[Dataset entries]
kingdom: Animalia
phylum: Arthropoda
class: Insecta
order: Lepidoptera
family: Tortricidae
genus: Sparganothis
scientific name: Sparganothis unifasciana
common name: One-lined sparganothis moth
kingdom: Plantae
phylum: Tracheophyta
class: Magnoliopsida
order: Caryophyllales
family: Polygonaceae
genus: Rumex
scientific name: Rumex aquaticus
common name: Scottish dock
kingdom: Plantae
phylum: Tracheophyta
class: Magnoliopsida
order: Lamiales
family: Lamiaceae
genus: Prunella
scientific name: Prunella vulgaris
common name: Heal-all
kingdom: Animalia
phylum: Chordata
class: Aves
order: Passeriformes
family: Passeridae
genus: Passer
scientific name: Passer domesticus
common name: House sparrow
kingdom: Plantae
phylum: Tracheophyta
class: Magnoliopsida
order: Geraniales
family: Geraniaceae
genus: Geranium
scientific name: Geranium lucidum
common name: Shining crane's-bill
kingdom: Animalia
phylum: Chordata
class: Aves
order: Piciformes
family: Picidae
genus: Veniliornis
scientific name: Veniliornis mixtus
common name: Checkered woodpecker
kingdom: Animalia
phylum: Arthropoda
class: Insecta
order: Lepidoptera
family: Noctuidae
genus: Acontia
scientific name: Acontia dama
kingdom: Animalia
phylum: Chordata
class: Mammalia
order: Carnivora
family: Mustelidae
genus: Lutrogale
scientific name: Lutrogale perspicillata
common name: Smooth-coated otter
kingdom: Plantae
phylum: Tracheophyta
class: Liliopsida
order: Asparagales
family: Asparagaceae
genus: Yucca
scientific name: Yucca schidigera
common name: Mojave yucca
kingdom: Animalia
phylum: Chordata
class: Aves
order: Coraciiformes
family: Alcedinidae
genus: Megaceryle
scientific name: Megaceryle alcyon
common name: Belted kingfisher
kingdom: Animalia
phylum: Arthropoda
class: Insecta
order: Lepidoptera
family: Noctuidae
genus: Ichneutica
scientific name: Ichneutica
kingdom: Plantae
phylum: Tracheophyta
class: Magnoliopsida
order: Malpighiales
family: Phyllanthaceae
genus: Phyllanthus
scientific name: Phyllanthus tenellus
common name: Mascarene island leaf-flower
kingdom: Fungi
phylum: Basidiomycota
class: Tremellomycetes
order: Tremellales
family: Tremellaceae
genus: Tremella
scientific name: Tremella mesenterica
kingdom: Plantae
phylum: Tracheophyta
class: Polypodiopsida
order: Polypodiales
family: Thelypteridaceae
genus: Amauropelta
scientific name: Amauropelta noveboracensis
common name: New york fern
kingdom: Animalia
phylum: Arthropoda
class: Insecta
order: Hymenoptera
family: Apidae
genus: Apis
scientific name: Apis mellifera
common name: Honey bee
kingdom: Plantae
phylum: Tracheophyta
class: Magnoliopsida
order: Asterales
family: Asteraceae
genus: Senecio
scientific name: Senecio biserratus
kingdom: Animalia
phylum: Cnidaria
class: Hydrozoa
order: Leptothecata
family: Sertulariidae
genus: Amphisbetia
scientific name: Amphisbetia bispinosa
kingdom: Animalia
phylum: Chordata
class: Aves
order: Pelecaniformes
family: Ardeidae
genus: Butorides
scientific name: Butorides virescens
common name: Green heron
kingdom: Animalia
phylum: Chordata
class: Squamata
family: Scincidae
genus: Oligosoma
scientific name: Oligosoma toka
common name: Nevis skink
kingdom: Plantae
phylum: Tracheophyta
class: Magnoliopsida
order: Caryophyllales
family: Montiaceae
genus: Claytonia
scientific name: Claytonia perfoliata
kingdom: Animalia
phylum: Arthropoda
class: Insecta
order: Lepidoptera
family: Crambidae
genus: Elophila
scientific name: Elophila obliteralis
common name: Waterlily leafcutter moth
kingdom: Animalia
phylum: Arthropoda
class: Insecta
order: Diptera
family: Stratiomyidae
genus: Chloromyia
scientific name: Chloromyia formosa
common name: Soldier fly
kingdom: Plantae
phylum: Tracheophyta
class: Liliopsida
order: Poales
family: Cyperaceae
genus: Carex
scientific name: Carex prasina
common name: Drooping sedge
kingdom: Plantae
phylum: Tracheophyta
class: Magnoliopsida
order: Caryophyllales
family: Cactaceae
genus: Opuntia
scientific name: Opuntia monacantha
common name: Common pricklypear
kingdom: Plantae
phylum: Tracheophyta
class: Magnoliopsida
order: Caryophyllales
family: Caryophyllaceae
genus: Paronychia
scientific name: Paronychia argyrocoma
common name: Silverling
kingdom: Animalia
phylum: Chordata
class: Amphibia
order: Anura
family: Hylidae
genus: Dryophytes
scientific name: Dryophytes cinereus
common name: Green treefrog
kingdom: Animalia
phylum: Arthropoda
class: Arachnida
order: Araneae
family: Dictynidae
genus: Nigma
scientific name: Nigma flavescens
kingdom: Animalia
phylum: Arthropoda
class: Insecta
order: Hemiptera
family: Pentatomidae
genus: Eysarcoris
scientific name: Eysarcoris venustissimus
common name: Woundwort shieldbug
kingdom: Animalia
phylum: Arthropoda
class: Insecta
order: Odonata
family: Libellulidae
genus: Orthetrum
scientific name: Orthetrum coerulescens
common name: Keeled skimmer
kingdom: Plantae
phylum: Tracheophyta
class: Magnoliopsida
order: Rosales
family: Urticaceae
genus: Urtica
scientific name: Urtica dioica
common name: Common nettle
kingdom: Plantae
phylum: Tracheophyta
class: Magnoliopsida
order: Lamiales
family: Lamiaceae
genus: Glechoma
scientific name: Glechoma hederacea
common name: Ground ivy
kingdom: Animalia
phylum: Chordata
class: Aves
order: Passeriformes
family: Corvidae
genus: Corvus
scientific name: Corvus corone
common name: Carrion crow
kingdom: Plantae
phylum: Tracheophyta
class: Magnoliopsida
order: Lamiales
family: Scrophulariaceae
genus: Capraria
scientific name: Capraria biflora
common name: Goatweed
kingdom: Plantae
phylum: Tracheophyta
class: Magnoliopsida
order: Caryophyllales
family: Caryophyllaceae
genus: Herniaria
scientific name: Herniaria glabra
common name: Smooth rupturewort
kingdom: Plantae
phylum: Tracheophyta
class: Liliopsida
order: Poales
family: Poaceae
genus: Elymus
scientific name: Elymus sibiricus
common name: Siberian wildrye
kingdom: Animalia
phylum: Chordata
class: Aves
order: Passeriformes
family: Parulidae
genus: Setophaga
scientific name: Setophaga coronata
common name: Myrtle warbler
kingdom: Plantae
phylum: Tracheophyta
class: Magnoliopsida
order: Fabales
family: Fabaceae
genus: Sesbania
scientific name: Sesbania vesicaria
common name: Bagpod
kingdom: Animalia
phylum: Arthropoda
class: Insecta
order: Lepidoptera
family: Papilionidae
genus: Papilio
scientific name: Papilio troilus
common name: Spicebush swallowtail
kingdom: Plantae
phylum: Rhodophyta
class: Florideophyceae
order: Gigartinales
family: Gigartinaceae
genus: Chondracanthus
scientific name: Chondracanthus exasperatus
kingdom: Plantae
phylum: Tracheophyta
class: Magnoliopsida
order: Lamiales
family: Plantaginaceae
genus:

## Objective
Echo the rows above word for word, from their first line through the line that contains "genus: Phyllanthus", including both of those lines.

## Complete output
kingdom: Animalia
phylum: Arthropoda
class: Insecta
order: Lepidoptera
family: Tortricidae
genus: Sparganothis
scientific name: Sparganothis unifasciana
common name: One-lined sparganothis moth
kingdom: Plantae
phylum: Tracheophyta
class: Magnoliopsida
order: Caryophyllales
family: Polygonaceae
genus: Rumex
scientific name: Rumex aquaticus
common name: Scottish dock
kingdom: Plantae
phylum: Tracheophyta
class: Magnoliopsida
order: Lamiales
family: Lamiaceae
genus: Prunella
scientific name: Prunella vulgaris
common name: Heal-all
kingdom: Animalia
phylum: Chordata
class: Aves
order: Passeriformes
family: Passeridae
genus: Passer
scientific name: Passer domesticus
common name: House sparrow
kingdom: Plantae
phylum: Tracheophyta
class: Magnoliopsida
order: Geraniales
family: Geraniaceae
genus: Geranium
scientific name: Geranium lucidum
common name: Shining crane's-bill
kingdom: Animalia
phylum: Chordata
class: Aves
order: Piciformes
family: Picidae
genus: Veniliornis
scientific name: Veniliornis mixtus
common name: Checkered woodpecker
kingdom: Animalia
phylum: Arthropoda
class: Insecta
order: Lepidoptera
family: Noctuidae
genus: Acontia
scientific name: Acontia dama
kingdom: Animalia
phylum: Chordata
class: Mammalia
order: Carnivora
family: Mustelidae
genus: Lutrogale
scientific name: Lutrogale perspicillata
common name: Smooth-coated otter
kingdom: Plantae
phylum: Tracheophyta
class: Liliopsida
order: Asparagales
family: Asparagaceae
genus: Yucca
scientific name: Yucca schidigera
common name: Mojave yucca
kingdom: Animalia
phylum: Chordata
class: Aves
order: Coraciiformes
family: Alcedinidae
genus: Megaceryle
scientific name: Megaceryle alcyon
common name: Belted kingfisher
kingdom: Animalia
phylum: Arthropoda
class: Insecta
order: Lepidoptera
family: Noctuidae
genus: Ichneutica
scientific name: Ichneutica
kingdom: Plantae
phylum: Tracheophyta
class: Magnoliopsida
order: Malpighiales
family: Phyllanthaceae
genus: Phyllanthus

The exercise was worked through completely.